Ibuprofen: przyjaciel czy wróg?
Wielu ultrabiegaczy wierzy, że ibuprofen pomaga na obolałe mięśnie, ale tak naprawdę przynosi więcej szkody niż pożytku. Badania pokazują, że okazało się, że nie redukuje on bólu na trasie ultra, a testy krwi wykazały, iż ci, którzy brali ibuprofen, byli bardziej podatni na wszelkie stany zapalne niż ci, którzy się go wystrzegali. Nie ma więc powodu, by zażywać ibuprofen.
I tak o wszystkim decyduje głowa
Kiedy bolą Cię stopy, żołądek, a uda krzyczą o pomoc, tylko głowa może Ci pomóc. Przygotuj swoją psychę. Oczekuj najgorszego. Masz gwarantowane jak w banku, że będzie bardzo ciężko, a potem jeszcze gorzej. Pamiętaj jednak, że nie może zawsze być coraz gorzej: w końcu musi zacząć się poprawiać. Znajdź swoją mantrę. Przed biegiem spisz sobie listę zachęt, które pomogą Ci mobilizować się w czasie biegu (np. „nie trać energii bez sensu”, „zachowaj spokój” czy „śmiej się i podziwiaj krajobraz” itp). Przypominaj sobie, po co w ogóle zdecydowałeś się na tę eskapadę. Ukończenie tego biegu to może i głupi, ale jednak cel, który sam wybrałeś, więc nie możesz teraz po prostu się poddać. Licz na przyjaciół. W większości ultramaratonów pozwala się korzystać z pomocy partnera, który biegnie przed biegaczem, aby narzucić tempo na ostatnich kilometrach wyścigu.

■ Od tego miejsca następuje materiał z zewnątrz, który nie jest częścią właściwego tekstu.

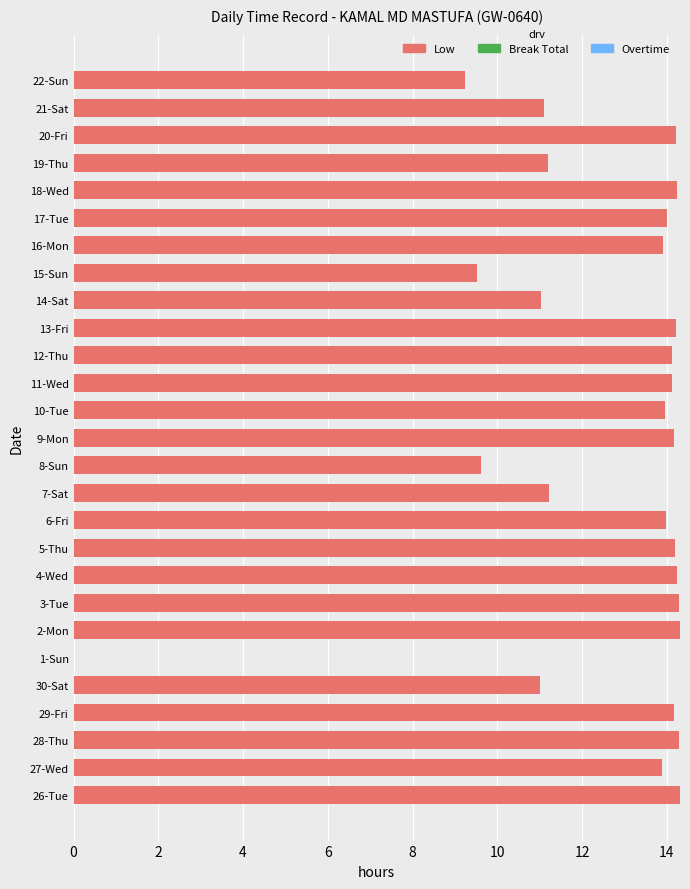

The chart shows a value of 13.9 at 27-Wed. True or false?

True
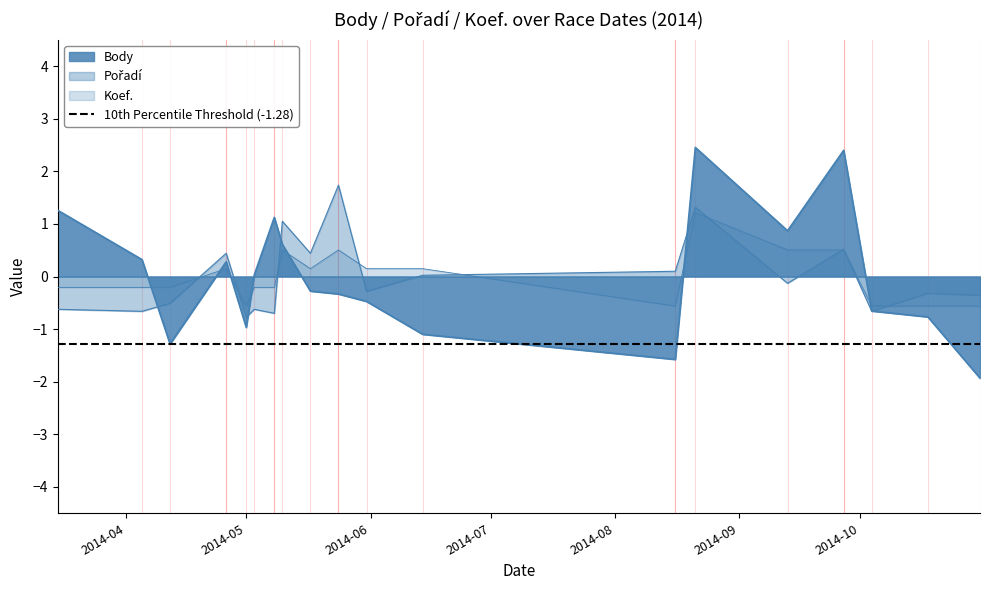

How many intersections are there between Koef. and Body?

7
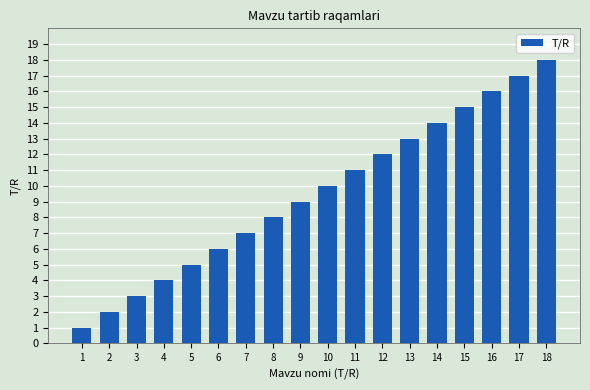

Does the chart contain any negative values?

No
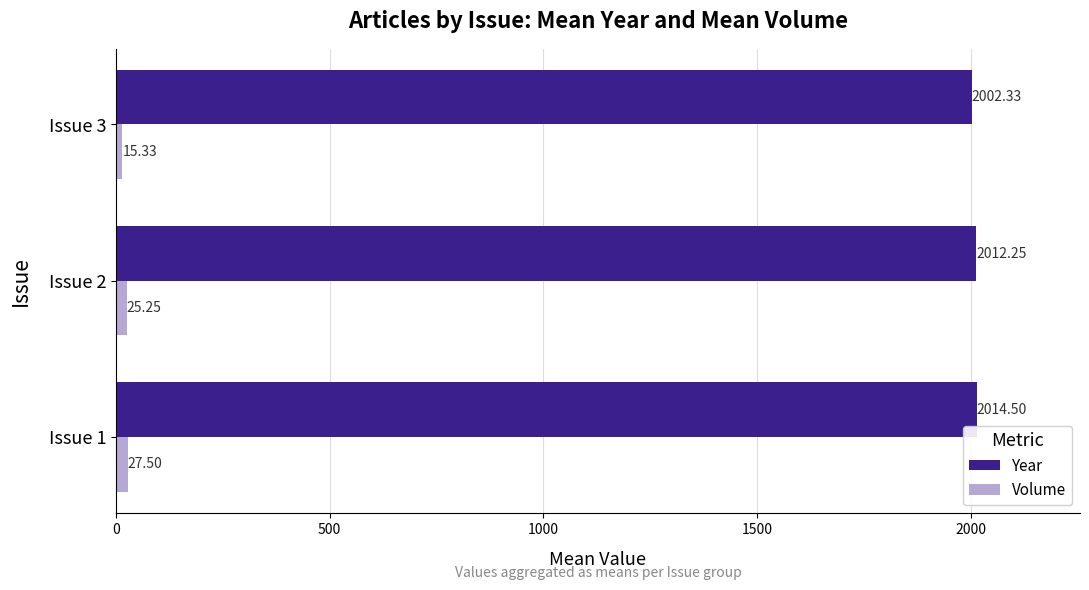

What is the sum of the Volume values at Issue 3 and Issue 2?

40.6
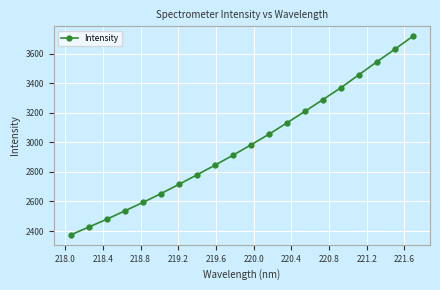

What is the difference between the maximum and minimum values?

1344.6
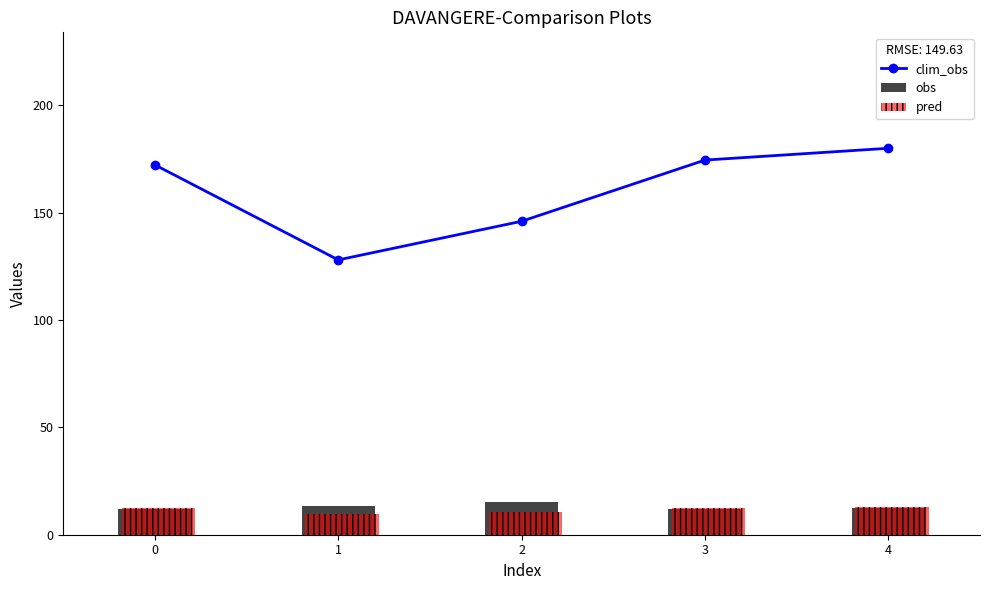

Reading right to left, transcribe all the data shown in this chart.

clim_obs: 4=180.0	3=174.5	2=146.0	1=128.0	0=172.2
obs: 4=12.4	3=12.0	2=15.1	1=13.2	0=11.9
pred: 4=13.1	3=12.6	2=10.7	1=9.4	0=12.4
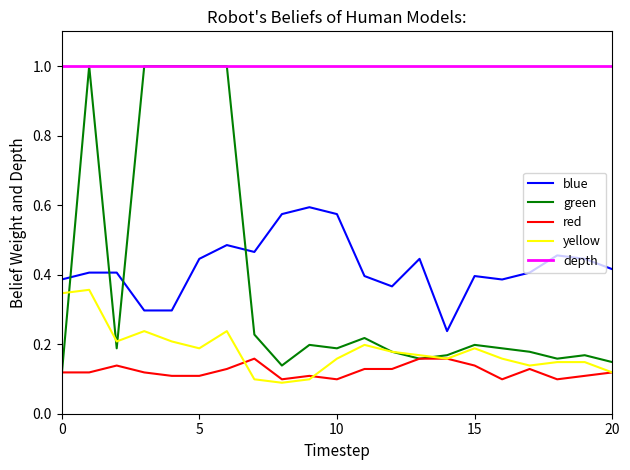

What is the minimum value for depth?

1.0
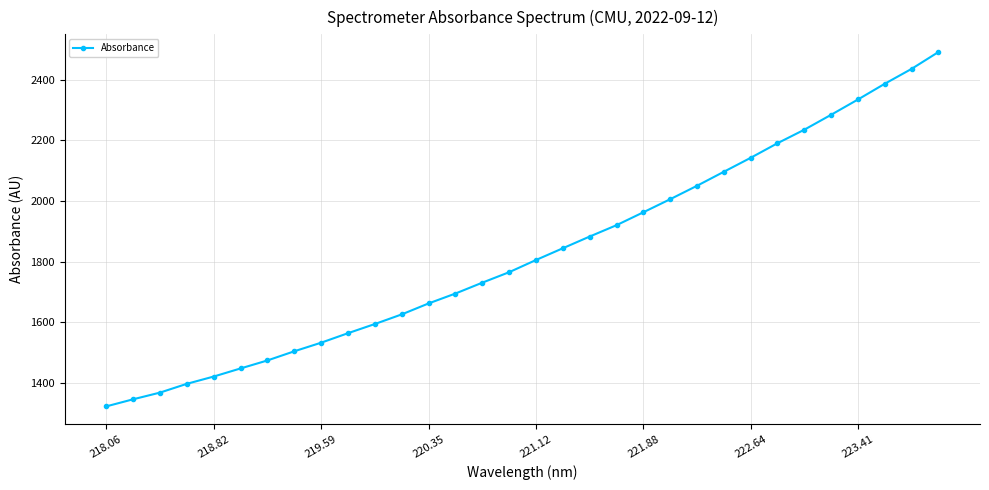

True or false: there are more than 0 points higher than both neighbors.

False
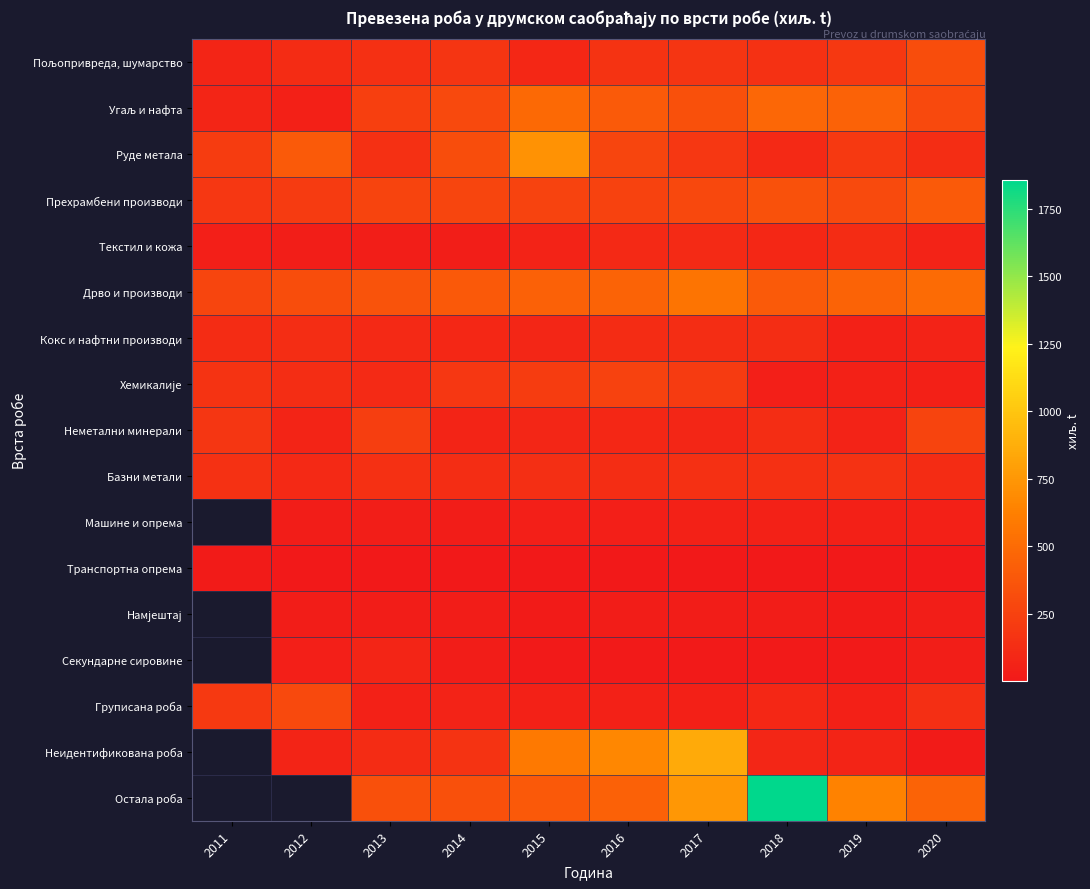

Rank the series at 2018 from highest to lowest value.

Остала роба, Угаљ и нафта, Дрво и производи, Прехрамбени производи, Пољопривреда, шумарство, Базни метали, Неметални минерали, Кокс и нафтни производи, Руде метала, Текстил и кожа, Груписана роба, Неидентификована роба, Машине и опрема, Хемикалије, Намјештај, Секундарне сировине, Транспортна опрема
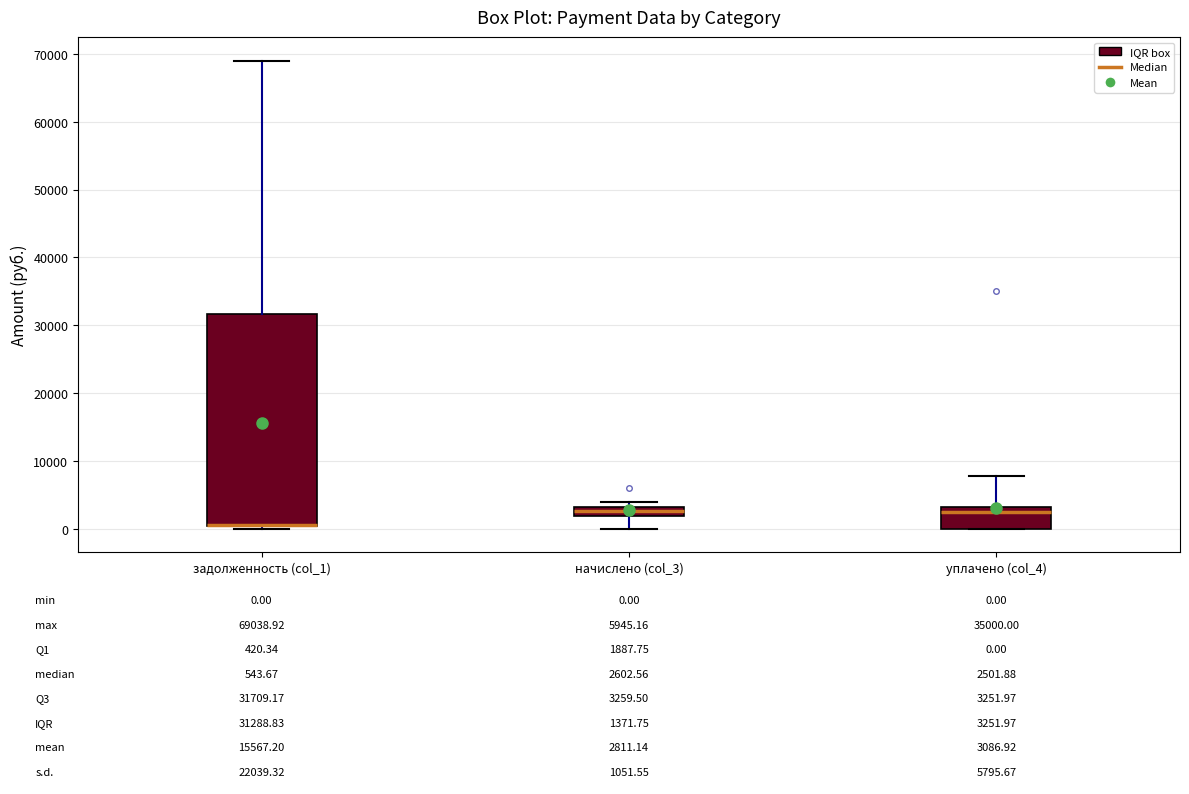

Comparing the boxes themselves (not the whiskers), which one is the tallest?

задолженность (col_1)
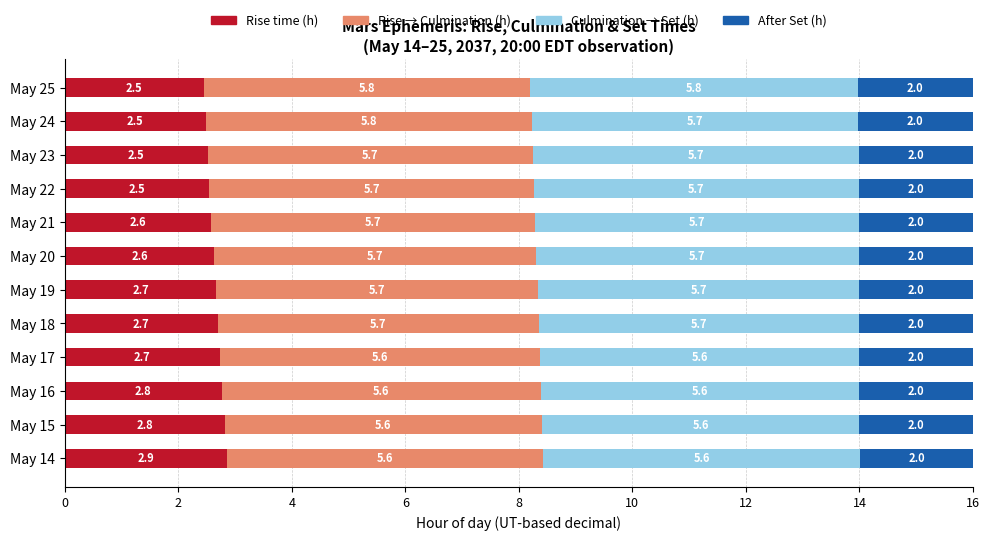

What is the total value across all series at May 20?

16.0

Mogą wspierać Cię słownie podczas trudnych momentów oraz pomóc koncentrować się i zachować optymizm. Pamiętaj, by surowo zakazać swojej ekipie używania słów „poddawać się”. Śpiewaj raczej tak, jak polskie siatkarki po wywalczeniu kwalifikacji na Igrzyska Olimpijskie w Paryżu – „Nie daj się!